[Items from a dataset]
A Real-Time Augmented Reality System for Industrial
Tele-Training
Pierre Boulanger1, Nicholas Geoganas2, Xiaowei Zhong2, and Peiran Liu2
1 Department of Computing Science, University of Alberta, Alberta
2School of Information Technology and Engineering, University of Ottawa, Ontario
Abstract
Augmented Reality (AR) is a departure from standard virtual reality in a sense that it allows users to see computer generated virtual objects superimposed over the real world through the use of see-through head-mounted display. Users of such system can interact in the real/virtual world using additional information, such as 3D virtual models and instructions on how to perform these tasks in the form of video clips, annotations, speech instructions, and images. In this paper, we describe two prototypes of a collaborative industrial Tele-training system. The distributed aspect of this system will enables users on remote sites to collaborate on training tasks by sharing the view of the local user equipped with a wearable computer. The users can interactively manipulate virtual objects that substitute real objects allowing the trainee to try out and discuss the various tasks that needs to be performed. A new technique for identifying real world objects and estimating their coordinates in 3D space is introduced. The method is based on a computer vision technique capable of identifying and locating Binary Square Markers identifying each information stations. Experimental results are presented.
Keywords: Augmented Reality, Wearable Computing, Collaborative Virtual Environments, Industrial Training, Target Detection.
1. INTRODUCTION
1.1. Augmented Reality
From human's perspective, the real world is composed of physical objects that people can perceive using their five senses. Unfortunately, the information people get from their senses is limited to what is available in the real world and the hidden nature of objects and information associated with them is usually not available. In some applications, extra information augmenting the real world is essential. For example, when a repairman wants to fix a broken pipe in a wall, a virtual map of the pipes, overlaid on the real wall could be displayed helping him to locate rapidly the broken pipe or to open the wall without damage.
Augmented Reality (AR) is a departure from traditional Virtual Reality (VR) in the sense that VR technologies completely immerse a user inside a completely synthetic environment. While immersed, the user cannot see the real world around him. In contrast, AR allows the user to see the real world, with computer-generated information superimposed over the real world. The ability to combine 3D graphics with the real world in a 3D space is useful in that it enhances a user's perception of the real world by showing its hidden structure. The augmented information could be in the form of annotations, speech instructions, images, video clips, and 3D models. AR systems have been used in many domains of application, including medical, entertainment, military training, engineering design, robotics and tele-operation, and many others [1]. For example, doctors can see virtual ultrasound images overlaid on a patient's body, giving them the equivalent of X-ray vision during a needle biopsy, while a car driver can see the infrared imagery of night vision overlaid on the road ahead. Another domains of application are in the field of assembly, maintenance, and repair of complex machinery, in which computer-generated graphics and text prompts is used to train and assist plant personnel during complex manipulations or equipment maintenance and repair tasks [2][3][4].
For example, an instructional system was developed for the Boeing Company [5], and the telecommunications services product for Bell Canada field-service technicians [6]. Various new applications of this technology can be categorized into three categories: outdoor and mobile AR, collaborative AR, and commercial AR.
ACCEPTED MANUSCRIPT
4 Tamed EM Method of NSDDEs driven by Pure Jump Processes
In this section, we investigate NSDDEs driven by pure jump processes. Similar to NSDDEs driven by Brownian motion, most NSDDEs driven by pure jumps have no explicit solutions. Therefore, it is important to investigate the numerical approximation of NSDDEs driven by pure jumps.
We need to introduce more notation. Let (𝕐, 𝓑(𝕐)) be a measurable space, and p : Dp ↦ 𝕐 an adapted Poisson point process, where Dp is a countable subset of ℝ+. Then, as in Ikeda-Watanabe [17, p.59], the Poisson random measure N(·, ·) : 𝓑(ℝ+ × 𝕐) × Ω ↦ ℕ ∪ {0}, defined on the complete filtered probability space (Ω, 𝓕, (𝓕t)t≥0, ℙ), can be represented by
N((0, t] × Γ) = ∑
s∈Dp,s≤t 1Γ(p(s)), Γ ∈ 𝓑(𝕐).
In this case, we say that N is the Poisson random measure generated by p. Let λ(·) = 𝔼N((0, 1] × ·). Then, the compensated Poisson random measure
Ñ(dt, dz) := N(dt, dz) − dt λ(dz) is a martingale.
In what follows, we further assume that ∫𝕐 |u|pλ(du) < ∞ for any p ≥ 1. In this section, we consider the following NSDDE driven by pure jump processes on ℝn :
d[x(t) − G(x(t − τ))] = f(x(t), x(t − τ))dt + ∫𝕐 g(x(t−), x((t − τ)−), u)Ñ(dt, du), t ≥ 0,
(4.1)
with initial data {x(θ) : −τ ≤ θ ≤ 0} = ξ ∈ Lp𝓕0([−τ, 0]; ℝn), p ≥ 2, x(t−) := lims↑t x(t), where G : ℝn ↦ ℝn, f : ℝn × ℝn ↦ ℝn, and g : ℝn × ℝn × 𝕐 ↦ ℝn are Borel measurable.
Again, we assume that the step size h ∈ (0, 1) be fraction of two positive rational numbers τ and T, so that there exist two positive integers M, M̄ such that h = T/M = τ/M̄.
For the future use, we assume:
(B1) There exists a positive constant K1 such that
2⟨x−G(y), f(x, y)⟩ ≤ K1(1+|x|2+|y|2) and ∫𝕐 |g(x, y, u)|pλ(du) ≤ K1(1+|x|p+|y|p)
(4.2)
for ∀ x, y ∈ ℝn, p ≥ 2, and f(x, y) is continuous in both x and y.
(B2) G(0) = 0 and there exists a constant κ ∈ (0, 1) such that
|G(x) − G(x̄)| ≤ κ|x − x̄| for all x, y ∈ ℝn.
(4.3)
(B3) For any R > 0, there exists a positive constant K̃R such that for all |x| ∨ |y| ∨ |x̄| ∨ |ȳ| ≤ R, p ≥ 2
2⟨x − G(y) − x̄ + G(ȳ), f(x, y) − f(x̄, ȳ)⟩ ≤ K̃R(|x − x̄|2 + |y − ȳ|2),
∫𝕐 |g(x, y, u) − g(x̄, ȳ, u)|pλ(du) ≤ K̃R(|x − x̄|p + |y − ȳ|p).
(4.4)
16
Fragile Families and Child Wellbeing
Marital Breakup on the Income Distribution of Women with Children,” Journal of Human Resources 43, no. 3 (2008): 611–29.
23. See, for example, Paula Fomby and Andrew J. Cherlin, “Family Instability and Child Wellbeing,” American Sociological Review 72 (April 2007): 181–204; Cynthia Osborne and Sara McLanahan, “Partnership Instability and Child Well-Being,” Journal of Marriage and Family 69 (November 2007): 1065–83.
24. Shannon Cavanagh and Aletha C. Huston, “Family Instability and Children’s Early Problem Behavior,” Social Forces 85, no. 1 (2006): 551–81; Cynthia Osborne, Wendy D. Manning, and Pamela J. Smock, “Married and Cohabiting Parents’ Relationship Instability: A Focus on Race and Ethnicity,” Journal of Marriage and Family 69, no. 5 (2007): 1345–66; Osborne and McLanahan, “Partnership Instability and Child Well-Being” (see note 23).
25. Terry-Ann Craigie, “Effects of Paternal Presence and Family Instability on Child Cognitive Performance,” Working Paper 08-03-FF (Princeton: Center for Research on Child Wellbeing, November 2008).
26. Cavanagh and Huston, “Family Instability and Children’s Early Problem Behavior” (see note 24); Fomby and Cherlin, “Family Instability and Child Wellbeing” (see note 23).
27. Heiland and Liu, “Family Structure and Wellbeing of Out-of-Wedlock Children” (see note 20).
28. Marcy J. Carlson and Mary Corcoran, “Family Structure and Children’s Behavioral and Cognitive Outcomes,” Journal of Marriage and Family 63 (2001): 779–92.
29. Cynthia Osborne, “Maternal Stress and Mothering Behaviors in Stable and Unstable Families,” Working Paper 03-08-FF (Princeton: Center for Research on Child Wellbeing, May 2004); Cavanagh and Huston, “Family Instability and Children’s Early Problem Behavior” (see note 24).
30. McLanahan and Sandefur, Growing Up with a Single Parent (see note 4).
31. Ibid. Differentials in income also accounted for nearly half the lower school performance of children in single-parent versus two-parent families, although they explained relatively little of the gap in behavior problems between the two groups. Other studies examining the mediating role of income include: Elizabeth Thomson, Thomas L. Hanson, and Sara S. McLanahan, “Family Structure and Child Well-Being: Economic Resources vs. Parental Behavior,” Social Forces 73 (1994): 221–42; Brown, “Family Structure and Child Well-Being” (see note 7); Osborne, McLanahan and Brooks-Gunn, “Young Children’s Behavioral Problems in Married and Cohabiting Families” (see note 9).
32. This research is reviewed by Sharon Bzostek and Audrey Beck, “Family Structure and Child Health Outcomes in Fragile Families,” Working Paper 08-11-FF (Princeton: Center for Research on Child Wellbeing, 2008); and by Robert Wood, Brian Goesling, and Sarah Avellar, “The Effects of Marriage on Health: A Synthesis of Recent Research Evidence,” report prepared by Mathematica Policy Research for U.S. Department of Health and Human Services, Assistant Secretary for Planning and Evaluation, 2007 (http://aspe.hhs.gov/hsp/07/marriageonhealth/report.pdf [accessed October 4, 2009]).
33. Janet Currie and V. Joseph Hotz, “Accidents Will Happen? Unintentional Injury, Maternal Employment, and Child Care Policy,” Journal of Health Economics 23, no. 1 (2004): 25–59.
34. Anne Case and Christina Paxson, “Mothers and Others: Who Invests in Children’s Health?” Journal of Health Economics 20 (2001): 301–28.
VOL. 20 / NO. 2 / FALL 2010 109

* **Problem to solve**: Of all the entries above, repeat only the lines from the line that has "2⟨x − G(y) − x̄" to the line that has "30. McLanahan and", both lines included, exactly.

* **Response to the task**:
2⟨x − G(y) − x̄ + G(ȳ), f(x, y) − f(x̄, ȳ)⟩ ≤ K̃R(|x − x̄|2 + |y − ȳ|2),
∫𝕐 |g(x, y, u) − g(x̄, ȳ, u)|pλ(du) ≤ K̃R(|x − x̄|p + |y − ȳ|p).
(4.4)
16
Fragile Families and Child Wellbeing
Marital Breakup on the Income Distribution of Women with Children,” Journal of Human Resources 43, no. 3 (2008): 611–29.
23. See, for example, Paula Fomby and Andrew J. Cherlin, “Family Instability and Child Wellbeing,” American Sociological Review 72 (April 2007): 181–204; Cynthia Osborne and Sara McLanahan, “Partnership Instability and Child Well-Being,” Journal of Marriage and Family 69 (November 2007): 1065–83.
24. Shannon Cavanagh and Aletha C. Huston, “Family Instability and Children’s Early Problem Behavior,” Social Forces 85, no. 1 (2006): 551–81; Cynthia Osborne, Wendy D. Manning, and Pamela J. Smock, “Married and Cohabiting Parents’ Relationship Instability: A Focus on Race and Ethnicity,” Journal of Marriage and Family 69, no. 5 (2007): 1345–66; Osborne and McLanahan, “Partnership Instability and Child Well-Being” (see note 23).
25. Terry-Ann Craigie, “Effects of Paternal Presence and Family Instability on Child Cognitive Performance,” Working Paper 08-03-FF (Princeton: Center for Research on Child Wellbeing, November 2008).
26. Cavanagh and Huston, “Family Instability and Children’s Early Problem Behavior” (see note 24); Fomby and Cherlin, “Family Instability and Child Wellbeing” (see note 23).
27. Heiland and Liu, “Family Structure and Wellbeing of Out-of-Wedlock Children” (see note 20).
28. Marcy J. Carlson and Mary Corcoran, “Family Structure and Children’s Behavioral and Cognitive Outcomes,” Journal of Marriage and Family 63 (2001): 779–92.
29. Cynthia Osborne, “Maternal Stress and Mothering Behaviors in Stable and Unstable Families,” Working Paper 03-08-FF (Princeton: Center for Research on Child Wellbeing, May 2004); Cavanagh and Huston, “Family Instability and Children’s Early Problem Behavior” (see note 24).
30. McLanahan and Sandefur, Growing Up with a Single Parent (see note 4).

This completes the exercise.